Jaya opposes NCHRH bill
Tamil Nadu chief minister J Jayalalithaa is angry and upset over yet another central government initiative that usurps state government powers, thereby weakening the federal structure of the country.india Updated: Apr 12, 2012 14:43 IST
Tamil Nadu chief minister J Jayalalithaa is angry and upset over yet another central government initiative that usurps state government powers, thereby weakening the federal structure of the country.
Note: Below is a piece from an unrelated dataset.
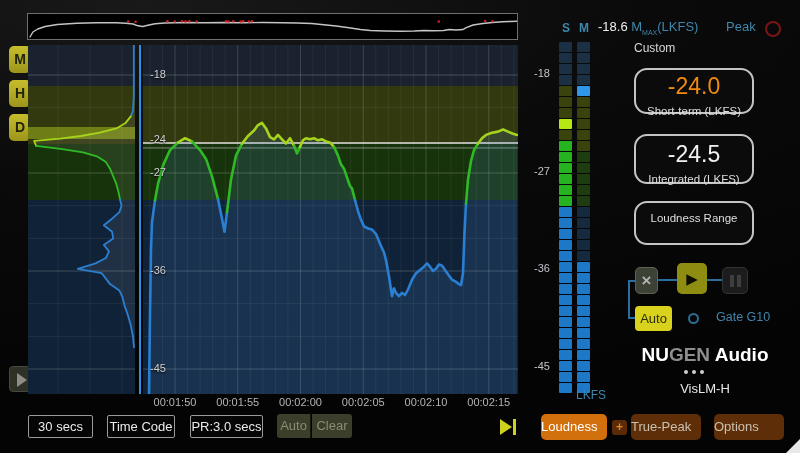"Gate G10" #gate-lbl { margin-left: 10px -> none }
Close on the heels of the NCTC proposed by the Union home minister, the central government’s proposed National Commission for Human Resources for health bill puts the entire power to regulate medical education in the country in the hands of a few chosen central government representatives.
Jayalalithaa has written a strongly worded letter to Prime Minister Manmohan Singh on Thursday demanding maintenance of status quo on medical education with central and state councils doing their respective jobs. In fact, these central and state councils should be strengthened so as to ensure increase in state government participation at the national level, Jayalalithaa said.
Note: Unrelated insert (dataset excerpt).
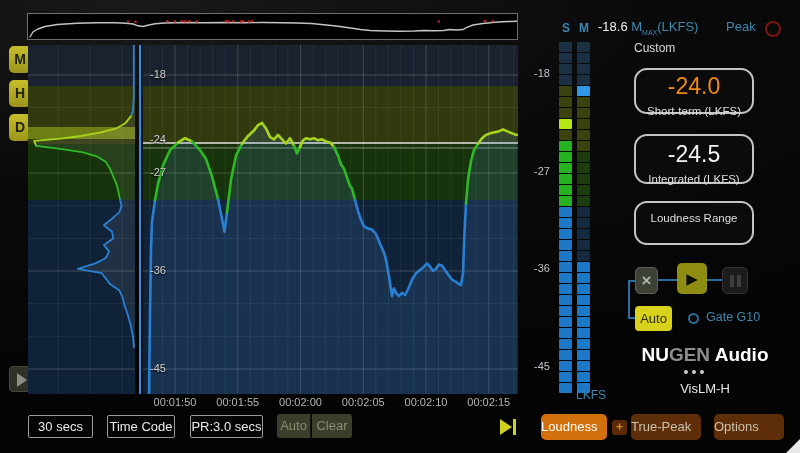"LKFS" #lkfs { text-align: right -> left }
Placing on record her vehement objection to the bill, at present referred to standing committee on health and family welfare by Rajya Sabha, the chief minister said the new Bill effectively puts the leadership and decision making process with regard to medical, dental and paramedical education in the hands of about twenty five persons, all of whom are nominees of the Central Government.
“This undermines the powers of the State Governments, which are left with no role to play in policy issues related to health manpower planning, curriculum and course design as well as approval of new institutions offering courses in medicine and allied disciplines,” Jayalalithaa said in her letter.
Unless state governments are given adequate representation in policy making bodies, proper need based planning would not take place, Jayalalithaa said adding planning for medical, dental and paramedical manpower should follow regional and local demands.